=== Begin Enclosure ===
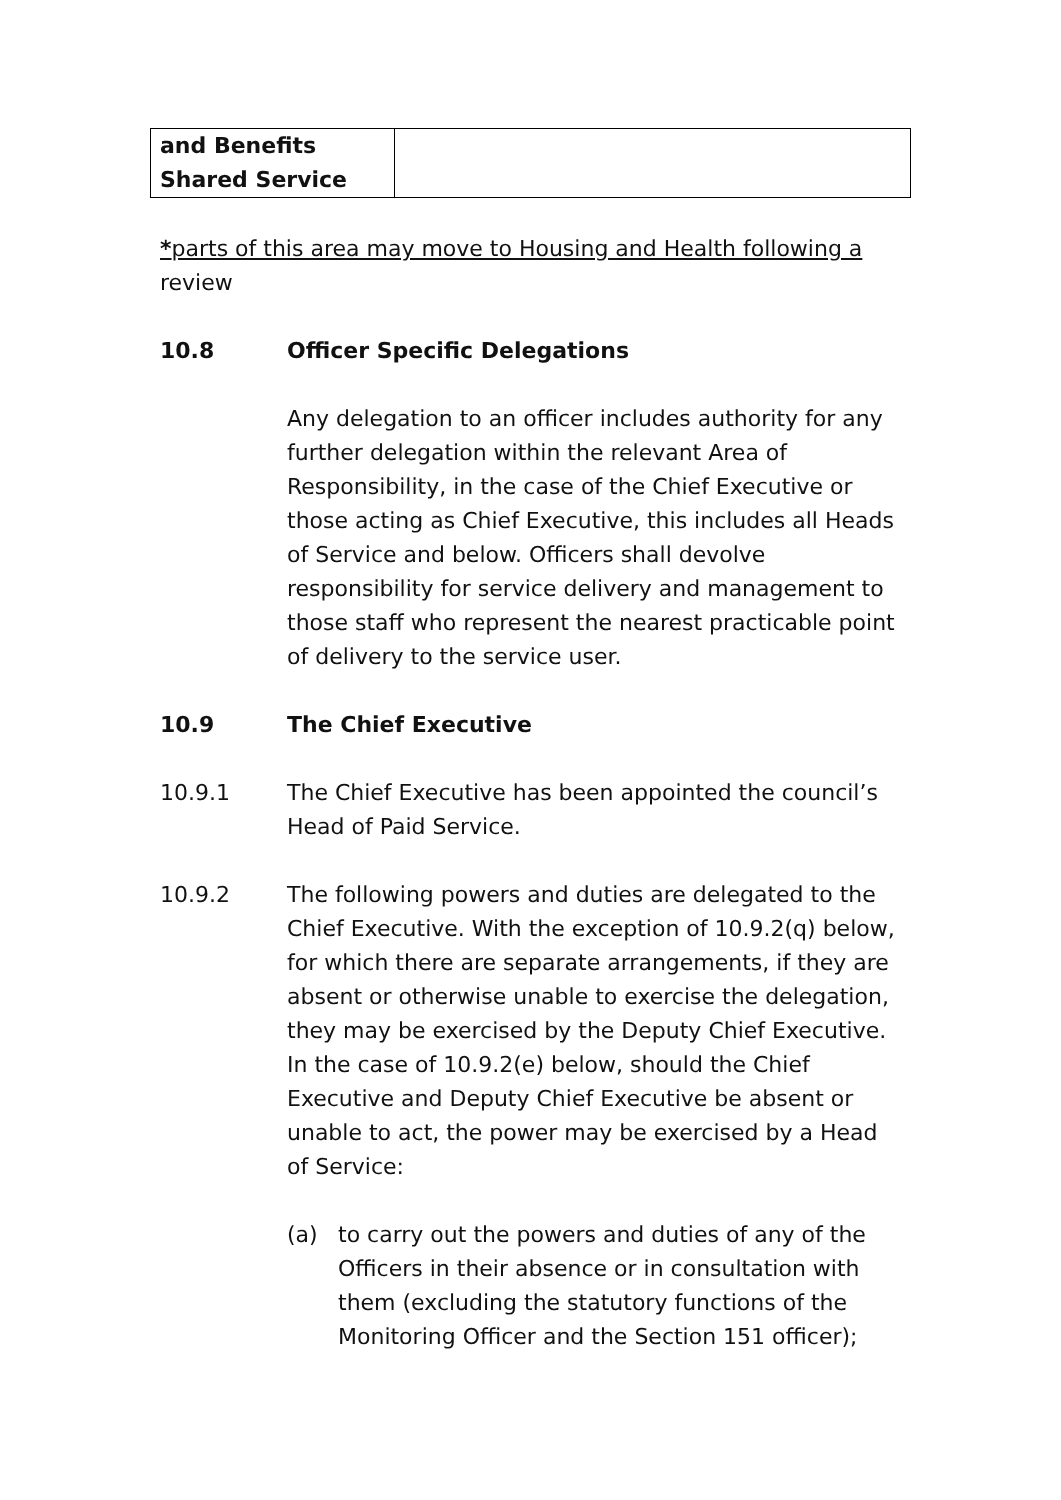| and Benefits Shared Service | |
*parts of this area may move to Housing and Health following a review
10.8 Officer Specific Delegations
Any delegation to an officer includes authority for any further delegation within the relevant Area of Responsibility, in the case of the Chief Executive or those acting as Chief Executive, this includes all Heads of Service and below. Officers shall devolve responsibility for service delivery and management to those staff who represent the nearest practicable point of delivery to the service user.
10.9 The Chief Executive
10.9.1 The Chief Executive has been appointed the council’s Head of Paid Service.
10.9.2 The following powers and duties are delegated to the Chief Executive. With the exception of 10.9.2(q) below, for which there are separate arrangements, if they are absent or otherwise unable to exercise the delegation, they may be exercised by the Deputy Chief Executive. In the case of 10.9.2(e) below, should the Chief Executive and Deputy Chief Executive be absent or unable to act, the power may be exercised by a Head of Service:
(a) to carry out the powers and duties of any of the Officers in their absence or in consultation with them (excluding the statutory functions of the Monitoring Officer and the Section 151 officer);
=== End Enclosure ===
An exact, word-for-word copy of the records is expected, with no pictures in it.

Response area ->
| and Benefits Shared Service | |
*parts of this area may move to Housing and Health following a review
10.8 Officer Specific Delegations
Any delegation to an officer includes authority for any further delegation within the relevant Area of Responsibility, in the case of the Chief Executive or those acting as Chief Executive, this includes all Heads of Service and below. Officers shall devolve responsibility for service delivery and management to those staff who represent the nearest practicable point of delivery to the service user.
10.9 The Chief Executive
10.9.1 The Chief Executive has been appointed the council’s Head of Paid Service.
10.9.2 The following powers and duties are delegated to the Chief Executive. With the exception of 10.9.2(q) below, for which there are separate arrangements, if they are absent or otherwise unable to exercise the delegation, they may be exercised by the Deputy Chief Executive. In the case of 10.9.2(e) below, should the Chief Executive and Deputy Chief Executive be absent or unable to act, the power may be exercised by a Head of Service:
(a) to carry out the powers and duties of any of the Officers in their absence or in consultation with them (excluding the statutory functions of the Monitoring Officer and the Section 151 officer);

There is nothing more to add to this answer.